## What the task asks
Recast the lines below as a Markdown table with the columns "Row" and "Line," giving each row its number and skipping blank lines. Leave the pictures out of your answer.

---------- The input ----------

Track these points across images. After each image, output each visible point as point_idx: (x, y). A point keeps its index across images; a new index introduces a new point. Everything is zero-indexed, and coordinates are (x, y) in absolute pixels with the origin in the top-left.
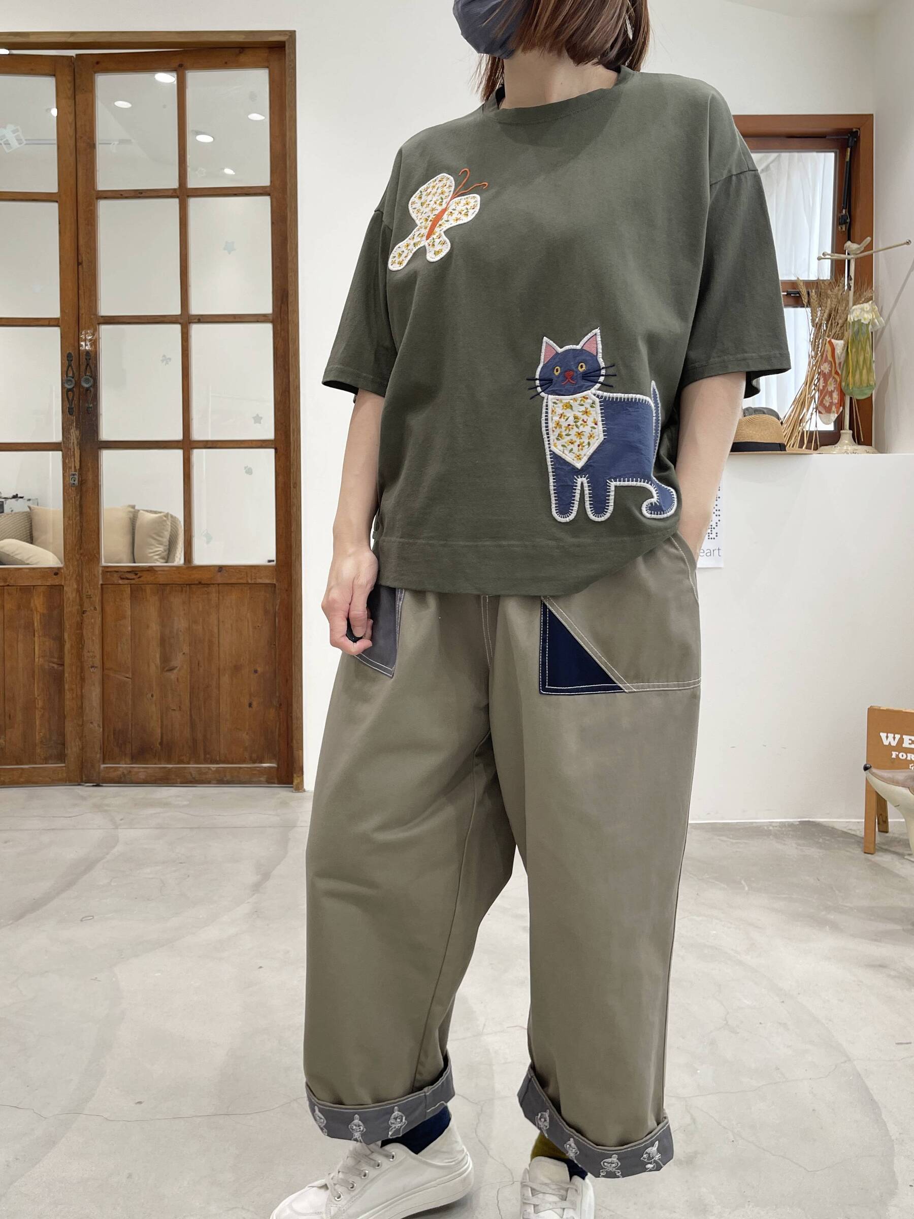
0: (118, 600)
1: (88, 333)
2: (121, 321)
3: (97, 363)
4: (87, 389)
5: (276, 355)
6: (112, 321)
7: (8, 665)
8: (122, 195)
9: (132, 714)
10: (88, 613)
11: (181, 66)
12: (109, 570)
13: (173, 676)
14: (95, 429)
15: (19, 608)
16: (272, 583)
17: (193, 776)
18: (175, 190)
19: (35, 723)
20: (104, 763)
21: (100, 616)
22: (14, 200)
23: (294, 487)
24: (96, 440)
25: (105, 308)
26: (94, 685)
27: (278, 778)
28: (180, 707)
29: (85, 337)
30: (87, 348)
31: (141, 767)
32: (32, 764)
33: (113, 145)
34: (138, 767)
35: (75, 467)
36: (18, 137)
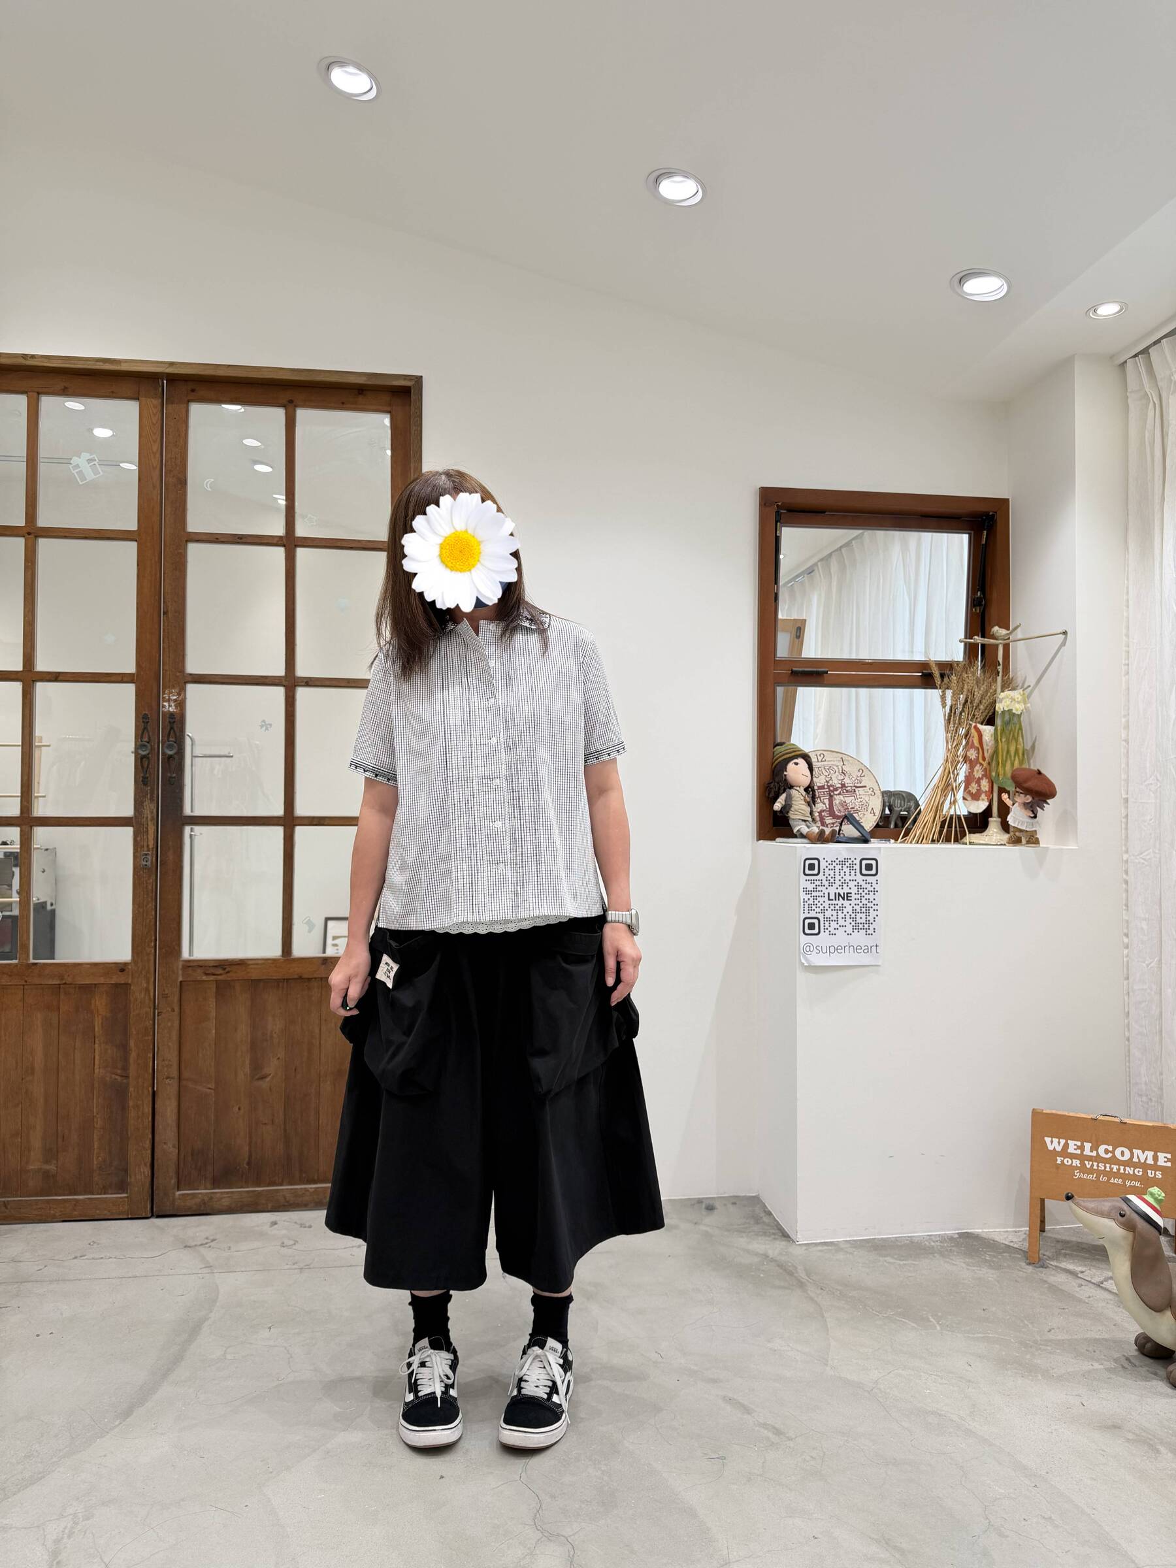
0: (200, 999)
1: (172, 693)
2: (213, 680)
3: (182, 728)
4: (170, 757)
6: (200, 680)
7: (62, 1077)
8: (217, 539)
9: (214, 1131)
10: (163, 1015)
11: (292, 402)
12: (191, 964)
13: (264, 1084)
14: (179, 802)
15: (77, 1010)
17: (287, 1200)
18: (281, 537)
19: (93, 1146)
20: (179, 1189)
21: (178, 1018)
22: (86, 538)
24: (180, 815)
25: (193, 666)
26: (169, 1098)
28: (272, 1121)
30: (171, 709)
31: (224, 1192)
32: (85, 1193)
33: (207, 483)
34: (221, 1192)
35: (148, 846)
36: (93, 467)
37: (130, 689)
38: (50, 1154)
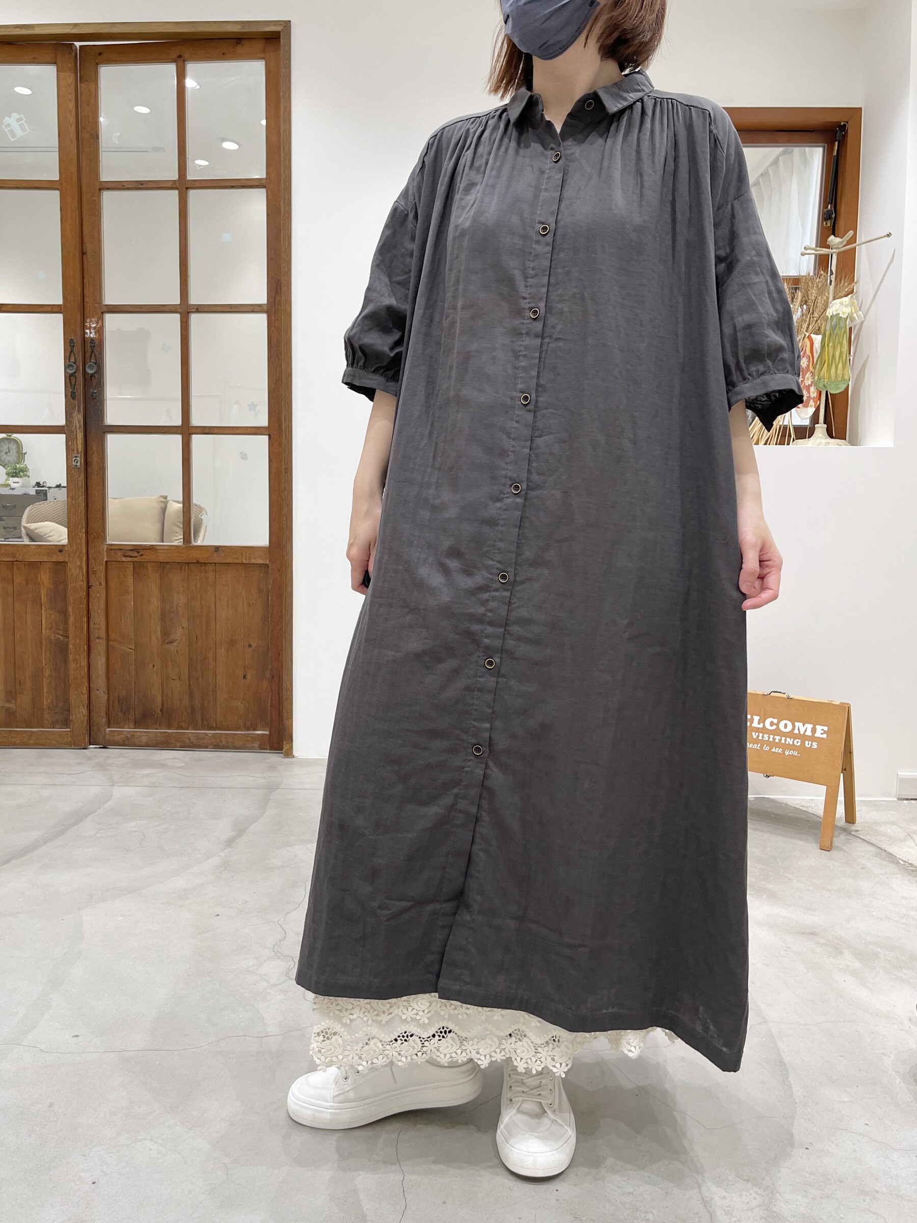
0: (122, 576)
1: (93, 322)
2: (123, 310)
3: (101, 349)
4: (92, 375)
5: (270, 344)
6: (115, 310)
7: (18, 636)
8: (123, 186)
9: (135, 683)
10: (93, 587)
11: (180, 56)
12: (113, 547)
13: (172, 648)
14: (99, 413)
15: (27, 583)
16: (263, 563)
17: (191, 741)
18: (174, 181)
19: (43, 691)
20: (109, 727)
21: (105, 591)
22: (17, 188)
23: (285, 473)
24: (100, 424)
25: (110, 297)
26: (100, 655)
27: (269, 744)
28: (179, 677)
29: (90, 325)
30: (92, 336)
31: (143, 731)
32: (40, 728)
33: (115, 136)
34: (141, 731)
35: (77, 449)
36: (21, 126)
37: (59, 318)
38: (11, 695)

----------

## Exercise answer
| Row | Line |
|---|---|
| 1 | Track these points across images. After each image, output each visible point as point_idx: (x, y). A point keeps its index across images; a new index introduces a new point. Everything is zero-indexed, and coordinates are (x, y) in absolute pixels with the origin in the top-left. |
| 2 | 0: (118, 600) |
| 3 | 1: (88, 333) |
| 4 | 2: (121, 321) |
| 5 | 3: (97, 363) |
| 6 | 4: (87, 389) |
| 7 | 5: (276, 355) |
| 8 | 6: (112, 321) |
| 9 | 7: (8, 665) |
| 10 | 8: (122, 195) |
| 11 | 9: (132, 714) |
| 12 | 10: (88, 613) |
| 13 | 11: (181, 66) |
| 14 | 12: (109, 570) |
| 15 | 13: (173, 676) |
| 16 | 14: (95, 429) |
| 17 | 15: (19, 608) |
| 18 | 16: (272, 583) |
| 19 | 17: (193, 776) |
| 20 | 18: (175, 190) |
| 21 | 19: (35, 723) |
| 22 | 20: (104, 763) |
| 23 | 21: (100, 616) |
| 24 | 22: (14, 200) |
| 25 | 23: (294, 487) |
| 26 | 24: (96, 440) |
| 27 | 25: (105, 308) |
| 28 | 26: (94, 685) |
| 29 | 27: (278, 778) |
| 30 | 28: (180, 707) |
| 31 | 29: (85, 337) |
| 32 | 30: (87, 348) |
| 33 | 31: (141, 767) |
| 34 | 32: (32, 764) |
| 35 | 33: (113, 145) |
| 36 | 34: (138, 767) |
| 37 | 35: (75, 467) |
| 38 | 36: (18, 137) |
| 39 | 0: (200, 999) |
| 40 | 1: (172, 693) |
| 41 | 2: (213, 680) |
| 42 | 3: (182, 728) |
| 43 | 4: (170, 757) |
| 44 | 6: (200, 680) |
| 45 | 7: (62, 1077) |
| 46 | 8: (217, 539) |
| 47 | 9: (214, 1131) |
| 48 | 10: (163, 1015) |
| 49 | 11: (292, 402) |
| 50 | 12: (191, 964) |
| 51 | 13: (264, 1084) |
| 52 | 14: (179, 802) |
| 53 | 15: (77, 1010) |
| 54 | 17: (287, 1200) |
| 55 | 18: (281, 537) |
| 56 | 19: (93, 1146) |
| 57 | 20: (179, 1189) |
| 58 | 21: (178, 1018) |
| 59 | 22: (86, 538) |
| 60 | 24: (180, 815) |
| 61 | 25: (193, 666) |
| 62 | 26: (169, 1098) |
| 63 | 28: (272, 1121) |
| 64 | 30: (171, 709) |
| 65 | 31: (224, 1192) |
| 66 | 32: (85, 1193) |
| 67 | 33: (207, 483) |
| 68 | 34: (221, 1192) |
| 69 | 35: (148, 846) |
| 70 | 36: (93, 467) |
| 71 | 37: (130, 689) |
| 72 | 38: (50, 1154) |
| 73 | 0: (122, 576) |
| 74 | 1: (93, 322) |
| 75 | 2: (123, 310) |
| 76 | 3: (101, 349) |
| 77 | 4: (92, 375) |
| 78 | 5: (270, 344) |
| 79 | 6: (115, 310) |
| 80 | 7: (18, 636) |
| 81 | 8: (123, 186) |
| 82 | 9: (135, 683) |
| 83 | 10: (93, 587) |
| 84 | 11: (180, 56) |
| 85 | 12: (113, 547) |
| 86 | 13: (172, 648) |
| 87 | 14: (99, 413) |
| 88 | 15: (27, 583) |
| 89 | 16: (263, 563) |
| 90 | 17: (191, 741) |
| 91 | 18: (174, 181) |
| 92 | 19: (43, 691) |
| 93 | 20: (109, 727) |
| 94 | 21: (105, 591) |
| 95 | 22: (17, 188) |
| 96 | 23: (285, 473) |
| 97 | 24: (100, 424) |
| 98 | 25: (110, 297) |
| 99 | 26: (100, 655) |
| 100 | 27: (269, 744) |
| 101 | 28: (179, 677) |
| 102 | 29: (90, 325) |
| 103 | 30: (92, 336) |
| 104 | 31: (143, 731) |
| 105 | 32: (40, 728) |
| 106 | 33: (115, 136) |
| 107 | 34: (141, 731) |
| 108 | 35: (77, 449) |
| 109 | 36: (21, 126) |
| 110 | 37: (59, 318) |
| 111 | 38: (11, 695) |